How to complete this task – Would you copy the records below, exactly and only from their first line through the line containing "right knee: (42, 177)", without any pictures?

== Stored data

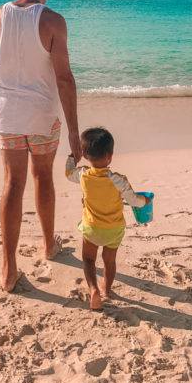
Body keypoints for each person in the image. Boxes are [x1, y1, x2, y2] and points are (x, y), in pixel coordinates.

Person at [0, 0, 82, 292]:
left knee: (13, 184)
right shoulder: (53, 20)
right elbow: (64, 78)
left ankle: (8, 270)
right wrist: (75, 133)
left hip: (7, 116)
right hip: (42, 115)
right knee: (42, 177)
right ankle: (49, 245)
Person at [65, 126, 150, 311]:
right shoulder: (118, 179)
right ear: (110, 155)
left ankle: (94, 289)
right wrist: (147, 200)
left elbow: (68, 173)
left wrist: (72, 157)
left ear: (85, 154)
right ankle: (107, 290)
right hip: (114, 229)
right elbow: (134, 200)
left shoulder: (82, 175)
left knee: (88, 260)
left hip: (91, 227)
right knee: (109, 261)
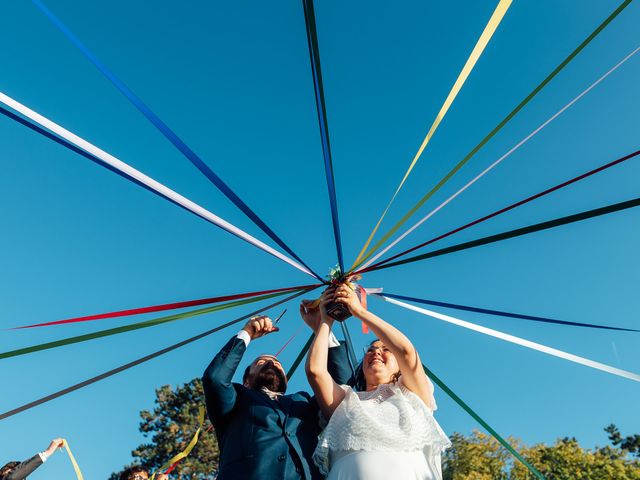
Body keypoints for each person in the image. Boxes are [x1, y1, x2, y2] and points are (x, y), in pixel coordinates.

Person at [306, 284, 451, 480]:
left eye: (385, 349)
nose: (375, 352)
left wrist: (358, 311)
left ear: (400, 367)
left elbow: (407, 353)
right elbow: (315, 371)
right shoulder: (346, 400)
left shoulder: (413, 393)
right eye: (370, 350)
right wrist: (325, 321)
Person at [202, 309, 352, 480]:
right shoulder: (236, 399)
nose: (271, 362)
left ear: (286, 382)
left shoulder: (302, 403)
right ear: (246, 381)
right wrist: (247, 333)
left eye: (277, 363)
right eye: (261, 362)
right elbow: (215, 378)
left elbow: (342, 388)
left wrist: (322, 328)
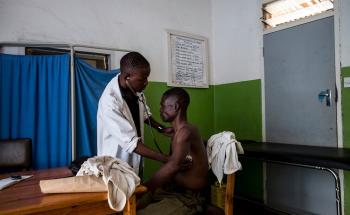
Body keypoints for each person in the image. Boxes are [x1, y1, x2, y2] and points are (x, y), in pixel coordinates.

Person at [97, 52, 173, 175]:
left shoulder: (136, 90)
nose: (146, 82)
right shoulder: (110, 102)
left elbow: (144, 114)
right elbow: (131, 143)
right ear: (127, 77)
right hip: (117, 163)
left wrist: (161, 128)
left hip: (135, 159)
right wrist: (167, 159)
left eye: (147, 77)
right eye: (142, 79)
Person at [137, 87, 209, 215]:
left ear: (175, 107)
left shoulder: (185, 132)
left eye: (163, 106)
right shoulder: (179, 131)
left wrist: (143, 188)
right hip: (169, 190)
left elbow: (172, 166)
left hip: (187, 197)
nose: (160, 109)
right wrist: (161, 128)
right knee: (126, 207)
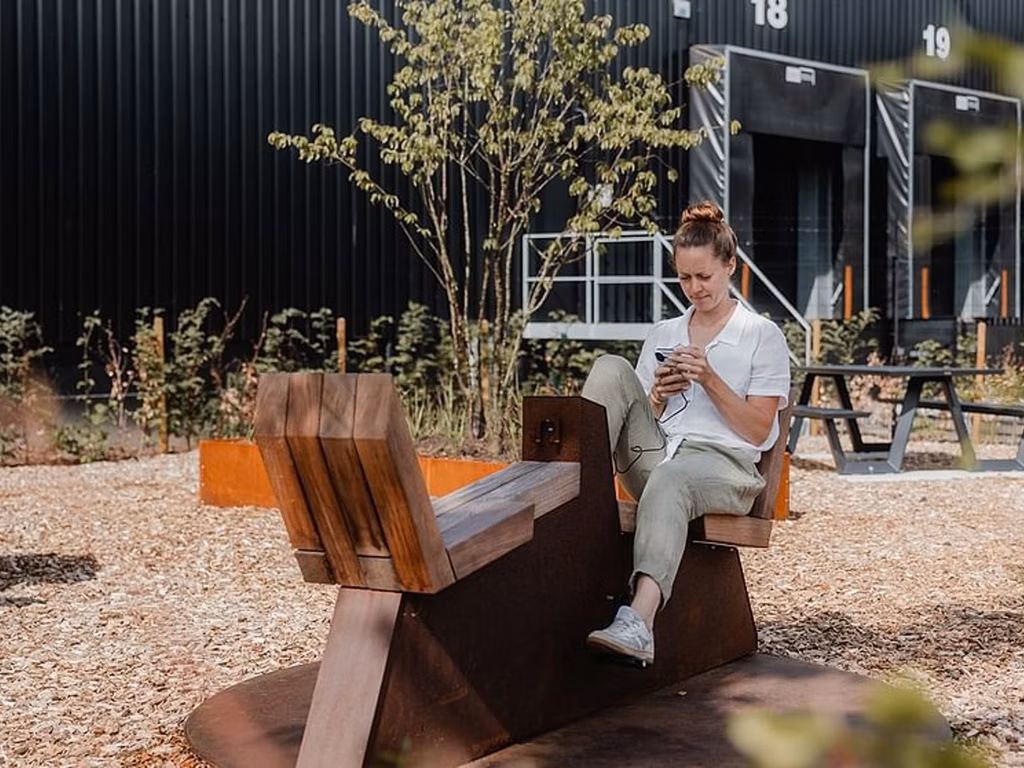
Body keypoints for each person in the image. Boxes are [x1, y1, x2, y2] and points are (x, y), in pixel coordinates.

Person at [582, 200, 791, 666]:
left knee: (670, 478)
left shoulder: (761, 335)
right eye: (684, 278)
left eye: (704, 277)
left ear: (730, 265)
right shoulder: (665, 333)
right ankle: (572, 493)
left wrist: (710, 379)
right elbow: (638, 413)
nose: (695, 288)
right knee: (610, 367)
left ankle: (639, 622)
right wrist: (657, 395)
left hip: (725, 468)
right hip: (662, 454)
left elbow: (760, 430)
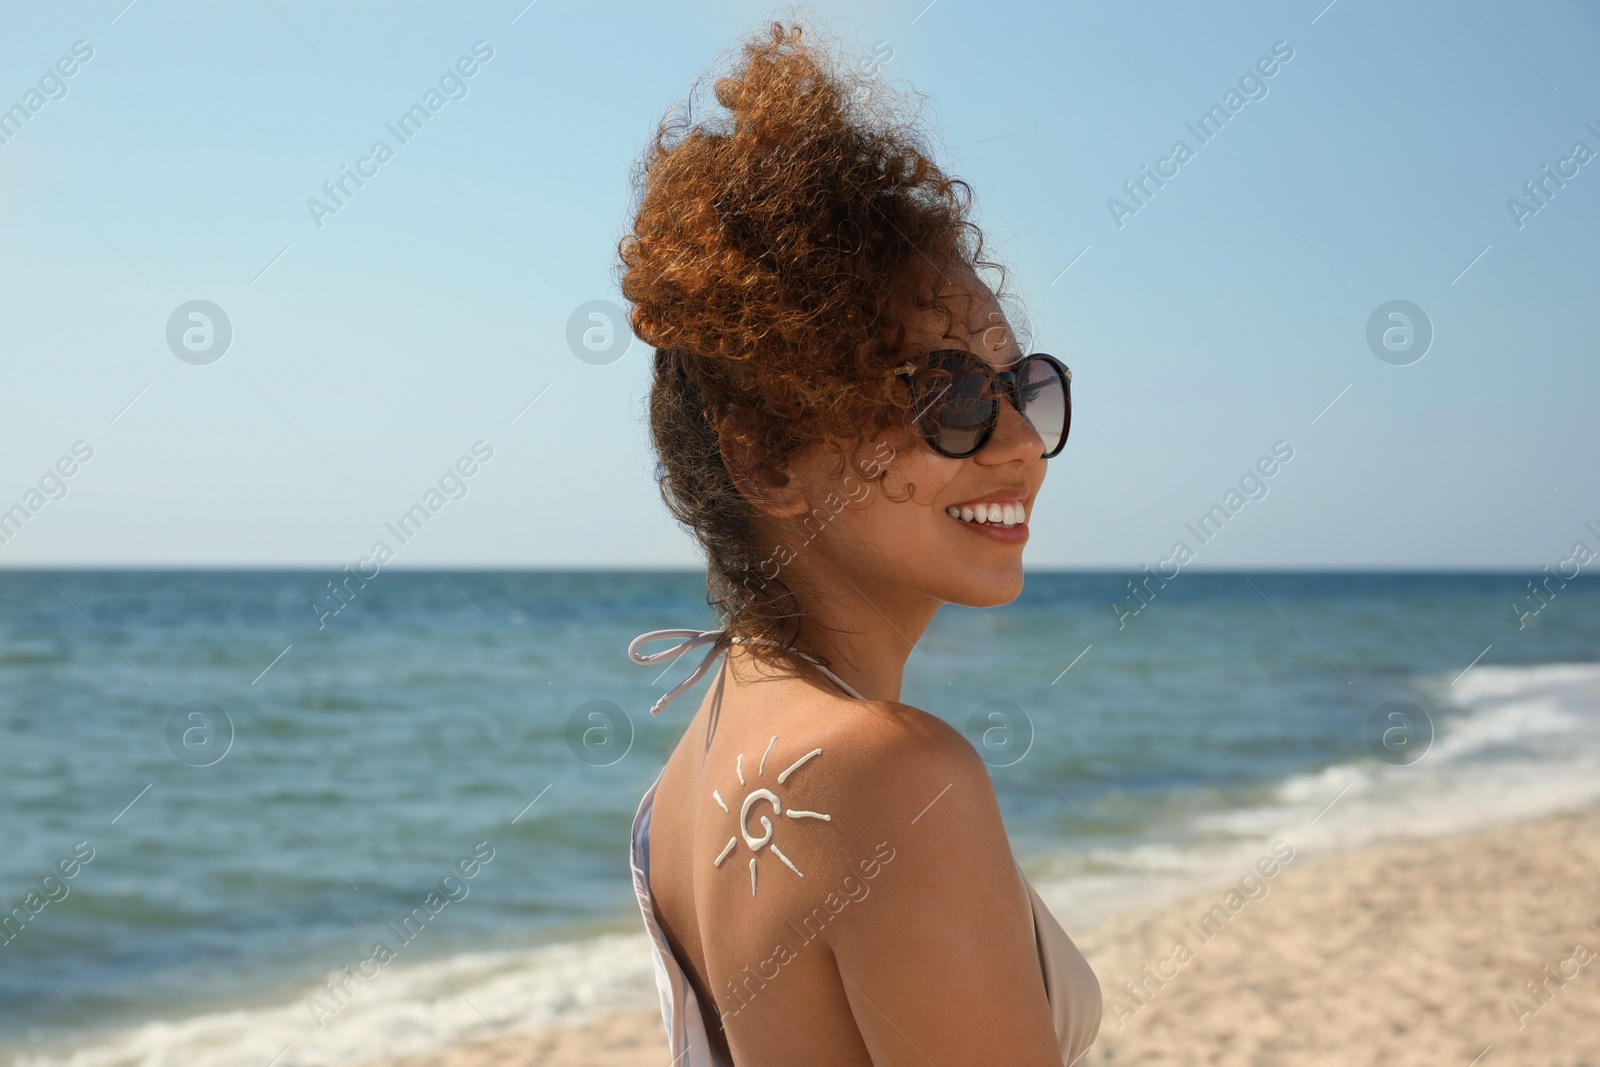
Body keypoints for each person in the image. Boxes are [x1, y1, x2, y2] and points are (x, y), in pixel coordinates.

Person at [617, 20, 1098, 1066]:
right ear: (769, 460)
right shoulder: (893, 772)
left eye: (1023, 386)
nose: (1020, 444)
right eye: (953, 397)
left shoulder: (688, 775)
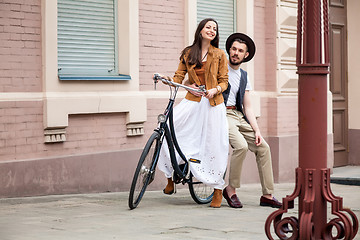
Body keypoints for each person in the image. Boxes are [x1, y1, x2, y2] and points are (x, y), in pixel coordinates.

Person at [157, 18, 229, 208]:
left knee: (213, 145)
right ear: (200, 30)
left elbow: (224, 81)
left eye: (215, 28)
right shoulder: (189, 53)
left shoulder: (220, 54)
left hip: (213, 104)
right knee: (169, 132)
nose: (212, 30)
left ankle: (217, 190)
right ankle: (171, 176)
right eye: (208, 27)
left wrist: (216, 90)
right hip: (193, 101)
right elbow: (178, 76)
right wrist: (168, 79)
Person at [222, 33, 282, 208]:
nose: (236, 53)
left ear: (245, 55)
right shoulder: (219, 68)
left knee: (263, 147)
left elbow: (247, 107)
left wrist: (256, 130)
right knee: (241, 146)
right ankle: (231, 190)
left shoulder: (244, 76)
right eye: (234, 49)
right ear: (229, 50)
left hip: (238, 116)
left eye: (240, 51)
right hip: (222, 114)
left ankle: (267, 195)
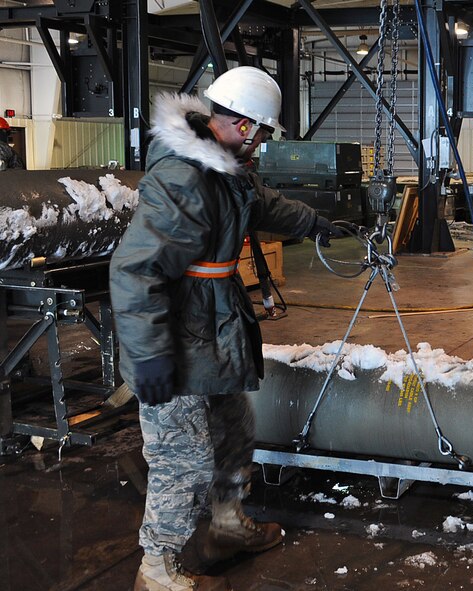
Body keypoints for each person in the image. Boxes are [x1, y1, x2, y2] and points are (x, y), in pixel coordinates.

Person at [110, 66, 345, 591]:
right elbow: (135, 270)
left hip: (211, 324)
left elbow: (261, 204)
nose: (262, 142)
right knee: (183, 457)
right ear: (239, 124)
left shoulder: (225, 166)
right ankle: (156, 568)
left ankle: (226, 525)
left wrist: (316, 224)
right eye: (260, 132)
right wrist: (148, 355)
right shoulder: (182, 179)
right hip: (173, 336)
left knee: (235, 428)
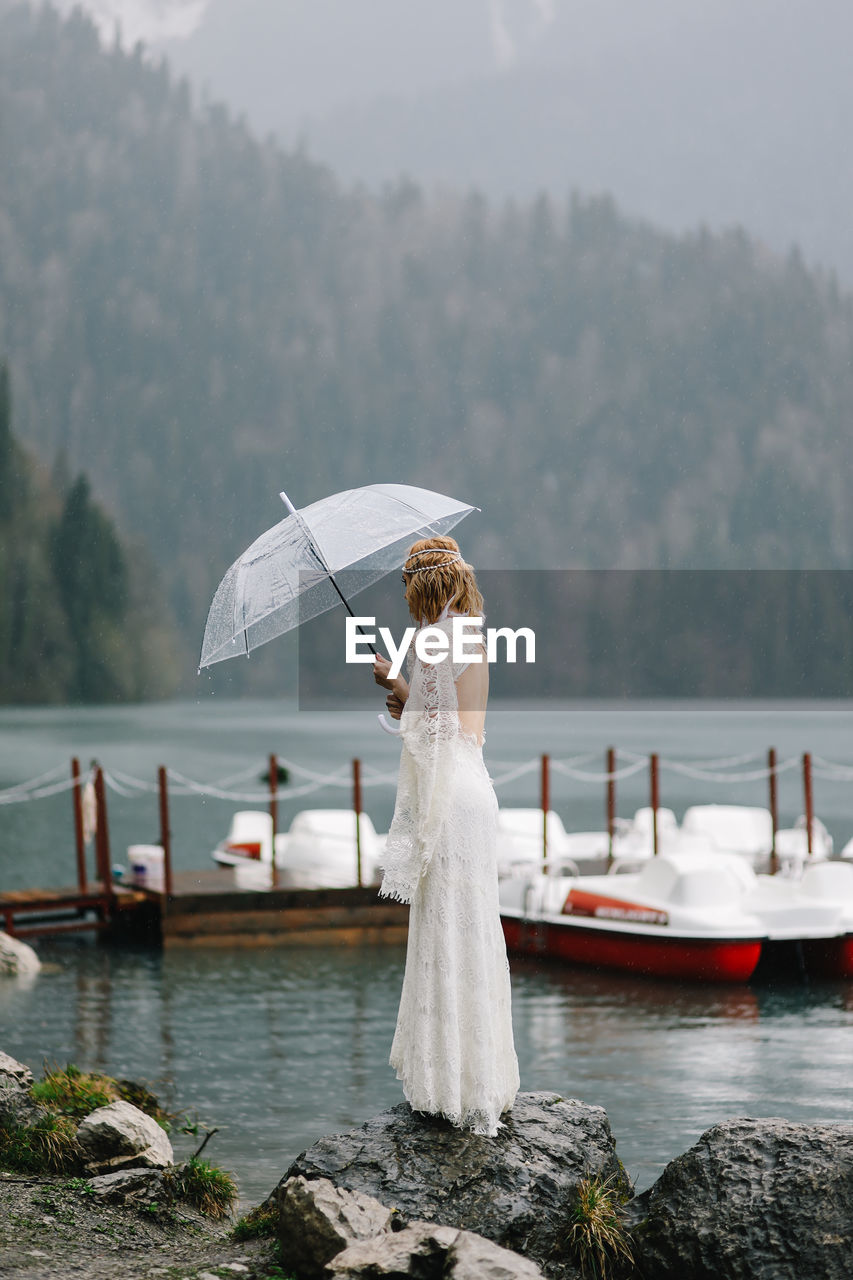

====

Response to this task –
Body keypoints for each person in the image. Boxes are [x1, y1, x2, y2] and points are (x, y), in pixel coordinates.

Person at [0, 0, 82, 292]:
left knee: (13, 184)
right shoulder: (53, 20)
right elbow: (64, 78)
left ankle: (8, 270)
right wrist: (75, 133)
left hip: (7, 116)
right hip: (42, 115)
right knee: (42, 177)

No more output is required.